Greetings,
We are using RE2/J to attempt to detect which pattern matched an input, out of a fairly long disjunction of patterns. In other words, we are using the engine like the following (simplified example).
if (Pattern.compile("abcd|efgh|ijkl").matches(input)) {
// pattern set 1 matched
} else if (Pattern.compile("mnop|qrst|uvwx").matches(input)) {
// pattern set 2 matched
}
// etc.
This is working well, but I was trying to figure out if it would be more efficient to somehow have a single RE2 instance, and use some other kind of metadata to detect whether "pattern set 1" or "pattern set 2" had actually matched. So first I tried updating to RE2/J 1.3, which adds support for named groups, and writing something like
Matcher matcher = Pattern.compile("(?P<1>abcd|efgh|ijkl)|(?P<2>mnop|qrst|uvwx)").matcher(input);
try {
matcher.group("1");
// pattern set 1 matched
} catch (IllegalArgumentException e) {
// pattern set 1 did not match
}
// etc.
This was unsurprisingly very slow, and not just because of the exception handling (I made a quick tweak to add a hasGroup method to avoid the exception handling overhead, which didn't really help).
Next, I tried implementing a new "mark" and instruction in RE2, to simply mark an integer in a bitmask during machine evaluation. So instead of the above, we could have
Matcher matcher = Pattern.compile("(?M<1>abcd|efgh|ijkl)|(?M<2>mnop|qrst|uvwx)").matcher(input);
if (matcher.getMarks().get(1)) {
// pattern set 1 matched
} else if (matcher.getMarks().get(2)) {
// pattern set 2 matched
}
// etc.
You can see the commit that implements this
here.
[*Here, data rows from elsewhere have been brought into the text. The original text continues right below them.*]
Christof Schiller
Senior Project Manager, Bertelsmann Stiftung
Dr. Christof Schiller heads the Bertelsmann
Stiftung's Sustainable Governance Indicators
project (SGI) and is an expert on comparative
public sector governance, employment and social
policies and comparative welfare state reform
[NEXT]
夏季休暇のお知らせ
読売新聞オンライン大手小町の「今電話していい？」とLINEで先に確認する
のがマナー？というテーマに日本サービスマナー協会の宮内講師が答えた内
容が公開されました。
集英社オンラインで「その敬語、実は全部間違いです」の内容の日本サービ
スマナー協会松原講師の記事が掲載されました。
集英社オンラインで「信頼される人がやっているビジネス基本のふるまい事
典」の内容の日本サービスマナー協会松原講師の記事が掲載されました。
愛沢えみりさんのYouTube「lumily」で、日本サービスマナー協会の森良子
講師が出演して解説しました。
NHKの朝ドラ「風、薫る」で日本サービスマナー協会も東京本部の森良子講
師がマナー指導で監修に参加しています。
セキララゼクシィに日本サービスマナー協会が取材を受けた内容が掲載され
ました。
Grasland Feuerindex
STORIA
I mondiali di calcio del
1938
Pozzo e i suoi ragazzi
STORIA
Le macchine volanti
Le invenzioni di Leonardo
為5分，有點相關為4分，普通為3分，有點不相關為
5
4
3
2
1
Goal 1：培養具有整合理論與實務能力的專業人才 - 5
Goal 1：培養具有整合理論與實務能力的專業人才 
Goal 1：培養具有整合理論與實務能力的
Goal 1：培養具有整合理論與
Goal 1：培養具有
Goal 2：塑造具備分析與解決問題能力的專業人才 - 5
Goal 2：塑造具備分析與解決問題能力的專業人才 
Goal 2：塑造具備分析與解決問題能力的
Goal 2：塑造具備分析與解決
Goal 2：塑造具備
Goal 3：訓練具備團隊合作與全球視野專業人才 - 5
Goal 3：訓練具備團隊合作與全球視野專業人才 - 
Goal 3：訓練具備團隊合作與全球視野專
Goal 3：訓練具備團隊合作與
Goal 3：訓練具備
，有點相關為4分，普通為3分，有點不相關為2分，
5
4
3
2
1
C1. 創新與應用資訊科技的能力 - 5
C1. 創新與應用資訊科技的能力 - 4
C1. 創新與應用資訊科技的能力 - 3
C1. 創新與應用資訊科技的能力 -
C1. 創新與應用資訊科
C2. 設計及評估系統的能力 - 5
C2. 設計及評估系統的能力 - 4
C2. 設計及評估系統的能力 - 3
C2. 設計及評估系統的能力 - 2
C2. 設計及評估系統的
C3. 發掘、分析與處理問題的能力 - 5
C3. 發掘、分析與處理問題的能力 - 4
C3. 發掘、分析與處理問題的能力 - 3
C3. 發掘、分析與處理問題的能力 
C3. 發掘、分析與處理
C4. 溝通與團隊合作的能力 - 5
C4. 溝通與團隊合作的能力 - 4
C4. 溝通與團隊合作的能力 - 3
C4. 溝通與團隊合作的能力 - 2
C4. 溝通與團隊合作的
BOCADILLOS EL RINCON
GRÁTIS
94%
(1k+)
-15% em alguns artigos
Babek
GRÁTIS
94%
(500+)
It seems to work fine (aside from some corner cases, which I would need to fix if proceeding), but performance is actually not very good when I plug this into our "real" code. I'm not sure if that is due to the fact that certain optimizations in Parser are unavailable to me when using the marks (ex: maybeConcat), or if it's because a longer NFA of the disjunction of two patterns performs worse than two separate NFA instances for each separate pattern, beyond a certain point of complexity, or if it's due to some other reason.
Does this seem like it has the potential to work, if I implement more optimizations? Is the general idea fine but I'm on the wrong track? Or is what I'm trying to accomplish fundamentally impossible? Any feedback is welcome; thanks.